School Buses

While I occasionally rode my bike to Alcott Elementary and Peabody Middle School, the big yellow bus was it. From kindergarten through my senior year in high school, I took the school bus almost every day. In high school, there were two different locations where I could catch the bus—the corner of Elm and Wood meant I had to be there by 7:00 a.m., but the corner of Wood and Nashoba Road gave me an extra 30 minutes to get my act together at home.  

Still, I usually preferred the early—and first—pickup because it offered a choice of seats. Toward the back was where you wanted to sit in the winter so you could be near the heater that wheezed and groaned to keep us warm. The very back was a crowd favorite if you liked the extra bounce going over the speed bumps in the school driveways—that got old once we got old. Getting on first also meant that you didn’t need to find someone willing to let you sit with them—children on school buses are just as bad as adults on Amtrak who stack the empty seats with books or bags while feigning sleep or looking away.  

Daily trips to and from school on “Big Bertha,” as Mr. Curran, the transportation director, called them, provided ample time for us to misbehave. We got to meet him when he would climb onto our bus to remind us about the proper way to sit and act on one of his vehicles. He was a mountain of a man, and he rarely had to repeat himself. Headphones and smartphones weren’t a thing, so sitting with our two feet on the floor and watching the world go by was what he expected of us—a high bar for fidgety school children. 

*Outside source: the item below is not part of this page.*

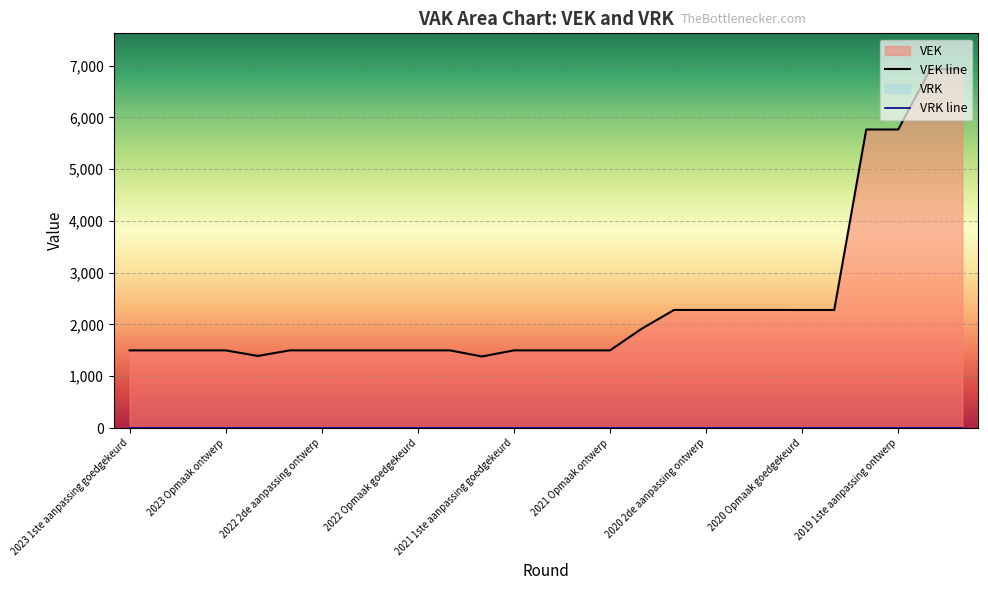

True or false: VRK line and VEK line intersect in this chart.

False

About a week ago, I saw a school bus while running an early-morning errand. It shouldn’t have been particularly noteworthy, but then it hit me that I hadn’t seen one in over a year. Rather than nostalgia, I realized I felt a sense of relief—relief that the familiar rhythm of the school year was returning, even if it was already April. 

These past thirteen months have been anything but normal, and these ‘first’ days as we have reopened and expanded our on-campus offerings have felt both ordinary and surreal—the competing harmonies of student and teacher voices filling the nooks and crannies of our buildings again. Parents are racing back to campus to drop off forgotten lunches and musical instruments, and misplaced sweatshirts have sprouted like spring flowers across the campuses. We have done a lot of watching the world go by over the last year and wondering when it would slow down enough for us to match its rhythm and step on. We will never take these days when we come together for granted again, and I hope we will always make space for someone to sit down—our connection to each other is too important.